As the tomato was produced using genetic modification, it is a legal requirement for the product to be subjected to extensive review by the appropriate regulatory authorities before being given approval for sale in the UK. The tomato was grown in California because the British climate is unsuitable. However, the whole tomato could not be marketed in Europe because, as a viable GMO (genetically modified organism), marketing consent would be needed under European Directive 90/220/EEC.
The Flavr Savr
Researchers at Calgene in Davis, California, working for the Campbell Soup Company, made use of a different DNA technology ('antisense' technology) to produce similar effects. The antisense gene's mRNA binds to the normal mRNA and in so doing 'silences' the gene. The modified tomatoes produced only 1% of the normal amount of the enzyme polygalacturonase, so the fruit did not soften so fast as they ripened.
Calgene's modified tomato was dubbed the Flavr Savr, the name which was also given to the patented antisense gene. The name reflects the improved taste of the tomatoes, which, because they could be left on the plant until fully-ripened, tasted better than tomatoes which were picked when green and ripened artificially (a common practice in the USA, although not in Europe).
In May 1994 the Flavr Savr was cleared by the US Food and Drug Administration for sale to US consumers. This was the first fresh genetically-modified fruit or vegetable to be sold in the world. Permission to sell the fruit in Canada and Mexico was also obtained in 1995. Calgene eventually marketed the tomatoes under the MacGregor brand name, and they were sold in over 3,000 stores throughout the western United States.
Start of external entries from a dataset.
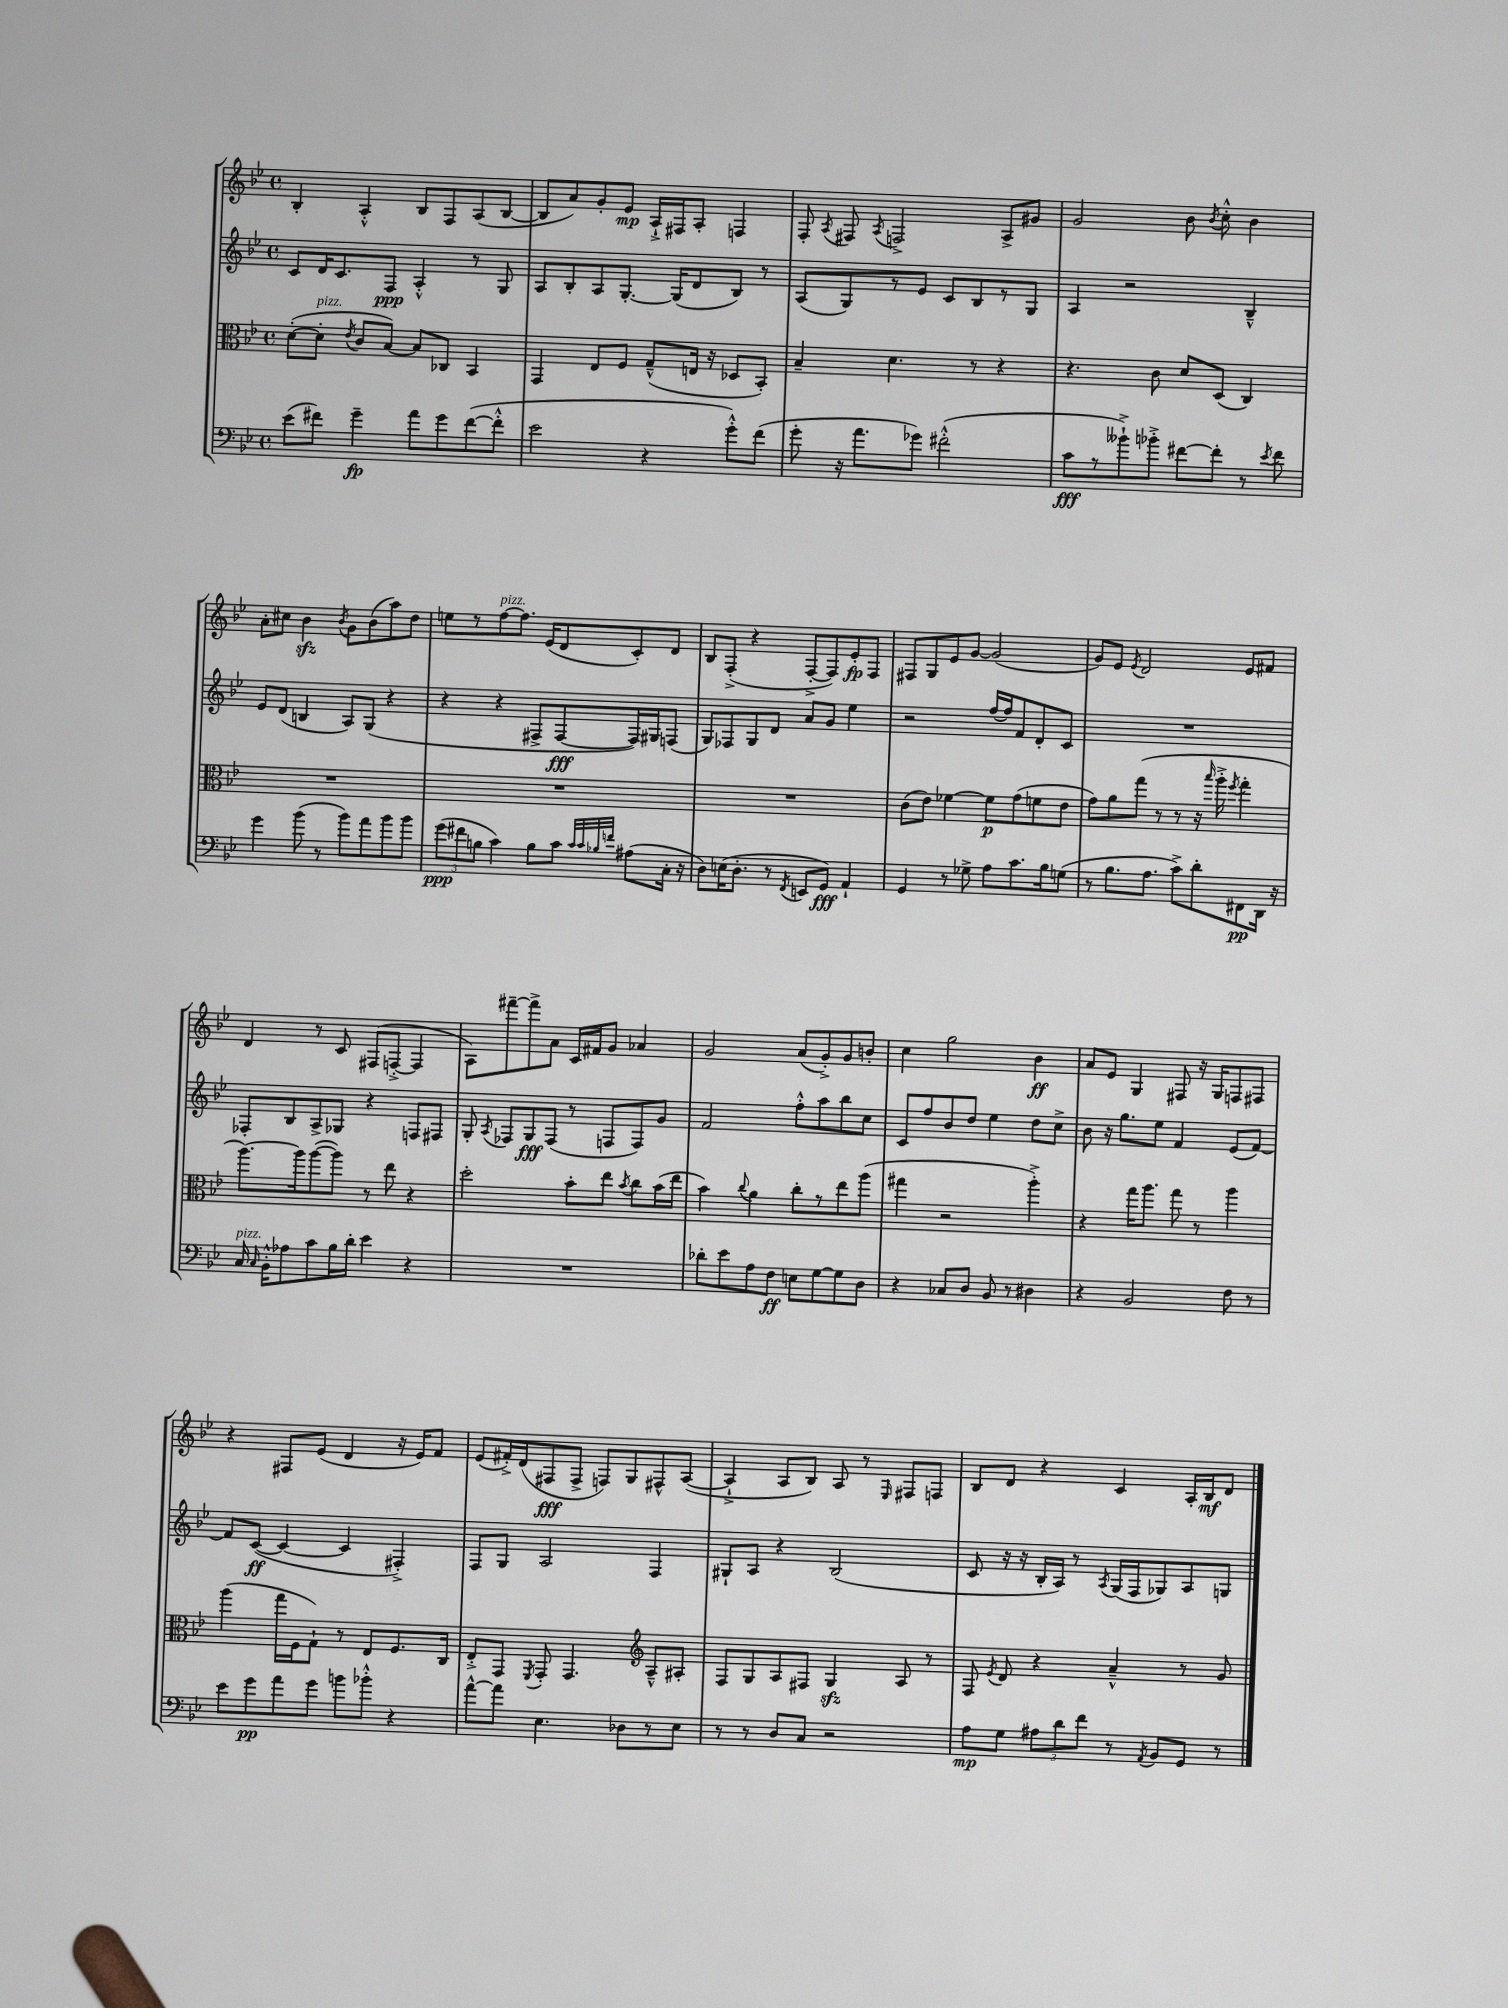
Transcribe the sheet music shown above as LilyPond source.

<<
\new StaffGroup <<
\new Staff = "s0" {
    \clef treble \key bes \major \defaultTimeSignature \time 4/4
    \autoBeamOff bes4-. a4-.-^ bes8[ f8 a8( bes8]~ |
    bes8[ a'8) g'8-. ees'8]\mp a16[-!-> fis16 a8]-. f4 |
    f8-. \acciaccatura { a8 } fis8 \acciaccatura { a8 } f2-> a8[-> gis'8] |
    g'2 bes'8 \acciaccatura { bes'8 } c''8-.-^ bes'4 |
    a'8[-. cis''8] bes'4\sfz \acciaccatura { bes'8 } g'8[ bes'8( a''8) d''8] |
    e''8[ r8 f''8~^\markup { \italic "pizz." } f''8.] ees'16[( d'8 c'8-.) d'8] |
    bes8[ f8]-.->( r4 f8[~-.-> f8) ees'8-.\fp f8] |
    fis8[ g8 ees'8 g'8]~ g'2( |
    g'8[) ees'8] \acciaccatura { ees'8 } d'2 ees'8[ fis'8] |
    d'4 r8 c'8 fis8[( f8]~-.-> f4 |
    a8[) fis'''8~-- fis'''8-> a'8] c'16[ fis'16 g'8] aes'4 |
    g'2 a'8[( g'8-.->) g'8 b'8]-. |
    c''4 g''2 bes'4\ff |
    a'8[ ees'8] g4 fis8 r16 g16[ f8 fis8] |
    r4 fis8[ ees'8]( d'4 r16 ees'16[) f'8] |
    ees'8[( fis'16-.->) d'16( fis8\fff fis8]-> f8[) g8 fis8-^ a8]~( |
    a4-!-> a8[ bes8]) a8 r8 \grace { ees16 } fis8[ f8] |
    bes8[ d'8] r4 c'4 a16[-. bes16\mf d'8] \bar "|." |
}
\new Staff = "s1" {
    \clef treble \key bes \major \defaultTimeSignature \time 4/4
    \autoBeamOff c'8[ d'16 c'8. f8]\ppp a4-.-^ r8 g8 |
    a8[ bes8-. a8 g8.]~-. g16[( d'8 bes8]) r8 |
    a8[( g8) r8 ees'8] c'8[ bes8 r8 g8] |
    a4 r2 bes4---^ |
    ees'8[ d'8]( b4 a8[) g8]( r4 |
    r4 r4 fis8[-> fis8~\fff fis16) gis16 f8]( |
    g8[) fes8 g8 d'8] a'8[ g'8] ees''4 |
    r2 f''16[~ f''16 f'8 d'8-. c'8] |
    R1 |
    fes8[-. bes8 a8-> ges8] r4 f8[ fis8] |
    g8-. \acciaccatura { a8 } fes8[ g8\fff fes8]( r8 f8[ f8) g'8] |
    f'2 f''8[-.-^ a''8 bes''8 c''8] |
    c'8[ f''8 bes'8 d''8] ees''4 d''8[ c''8]-> |
    bes'8 r16 g''8.[ ees''8] f'4 ees'8[( f'8]~) |
    f'8[ c'8]~\ff( c'4~ c'4 fis4-.->) |
    f8[ g8] a2 f4 |
    gis8[-! a8] r4 bes2( |
    c'8 r16 r16 bes16[-. a16]) r8 \acciaccatura { a8 } g16[( f16 ges8) a8 g8] \bar "|." |
}
\new Staff = "s2" {
    \clef alto \key bes \major \defaultTimeSignature \time 4/4
    \autoBeamOff d'8[~-.( d'8]-.^\markup { \italic "pizz." } \acciaccatura { ees'8 } c'8[ bes8]~) bes8[ ces8] bes,4 |
    g,4 ees8[ f8] g8[---^( e16] r16 des8[ bes,8]-.) |
    bes4-- d'4. r8 r4 |
    r4. c'8 d'8[ d8]( c4) |
    R1 |
    R1 |
    R1 |
    c'8[( ees'8]) fes'4~ fes'8[\p g'8( f'8 ees'8] |
    g'8[) a'8 g''8]( r8 r8 r16 \grace { bes''16 } a''16-.-> \acciaccatura { f''8 } g''4-. |
    a''8.[~) a''16 a''8~( a''8]) r8 ees''8 r4 |
    d''2-. bes'8[-. ees''8] \acciaccatura { bes'8 } c''8[ bes'16( ees''16] |
    bes'4) \appoggiatura { c''8 } a'4 c''8[-. r8 ees''8 a''8]( |
    gis''4 r2 a''4-.->) |
    r4 g''16[ a''8.] g''8 r8 a''4 |
    a''4( g''16[ f16 g8]-!) r8 ees8[ f8. c16] |
    ees8[-.-> g,8] \acciaccatura { f,8 } g,8-. g,4. \clef treble a8[---^ ais8]-. |
    f8[ g8 a8 fis8] g4\sfz a8 r8 |
    f8 \acciaccatura { ees'8 } d'8 r4 a'4---^ r8 g'8 \bar "|." |
}
\new Staff = "s3" {
    \clef bass \key bes \major \defaultTimeSignature \time 4/4
    \autoBeamOff ees'8[( fis'8]) g'4--\fp a'8[ g'8 fis'8~( fis'8]-.-^ |
    ees'2 r4 g'8[-.-^) f'8]( |
    g'8-. r16 a'8.[ ges'8]) fis'2-.-^( |
    c'8[\fff r8 beses'8-!->) bes'8]-.-> fis'8[~ fis'8]-. r8 \acciaccatura { ees'8 } fis'8 |
    g'4 bes'8( r8 bes'8[) a'8 bes'8 bes'8] |
    \tuplet 3/2 { g'8[\ppp( fis'8 b8] } c'4) b8[ c'8] \grace { c'32[ c'32 bes32 f'32] } ais8[( c16]-. r16 |
    d8[) e16( d8.]-. r8 \acciaccatura { f,8 } e,8[ g,8]\fff) a,4-! |
    g,4 r8 ges8-> a8[ c'8. bes16 g8]( |
    r8 bes8.[ a8.] c'8[->) d'8-. fis,8\pp d,16] r16 |
    c16^\markup { \italic "pizz." } \grace { c16 } bes,16[-.-^ aes8 c'8 bes16 d'16]-. ees'4 r4 |
    R1 |
    des'8[-. ees'8 a8 f8]\ff e8[ g8~ g8 d8] |
    r4 ces8[ d8] bes,8 r8 dis4 |
    r4 bes,2 f8 r8 |
    ees'8[ g'8\pp a'8 g'8] b'8[ bes'8]-.-^ r4 |
    a'8[~-^ a'8] ees4. des8[ r8 ees8] |
    r8 r8 d8[ c8] r2 |
    a8[\mp g8] \tuplet 3/2 { ais8[ d'8 f'8] } r8 \acciaccatura { a,8 } bes,8[ g,8] r8 \bar "|." |
}
>>
>>
\layout { \context { \Score \remove "Bar_number_engraver" } }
Although the Flavr Savr was subsequently cleared for sale in the UK, provided that it was labelled, it could not have been sold there without European marketing consent. However, before this could be considered (a process which would have taken about 2 years) the tomato was withdrawn from production. During the scale-up in commercial production, unacceptably low yields were obtained. The Flavr Savr tomato is no longer produced.
Read all about it
Read about the development of the US Flavr Savr tomato in an account by Calgene insider Belinda Martineau.
First fruit by Belinda Martineau (2002) McGraw-Hill Education, London. ISBN: 0 0714 0027 3 (Paperback, 224 pages).
Despite inaccurate press reports to the contrary, the GM tomato purée was never used in anything in the UK but the Sainsbury's and Safeway's tinned products. The ketchup shown above was produced solely as a promotional item by Zeneca Seeds.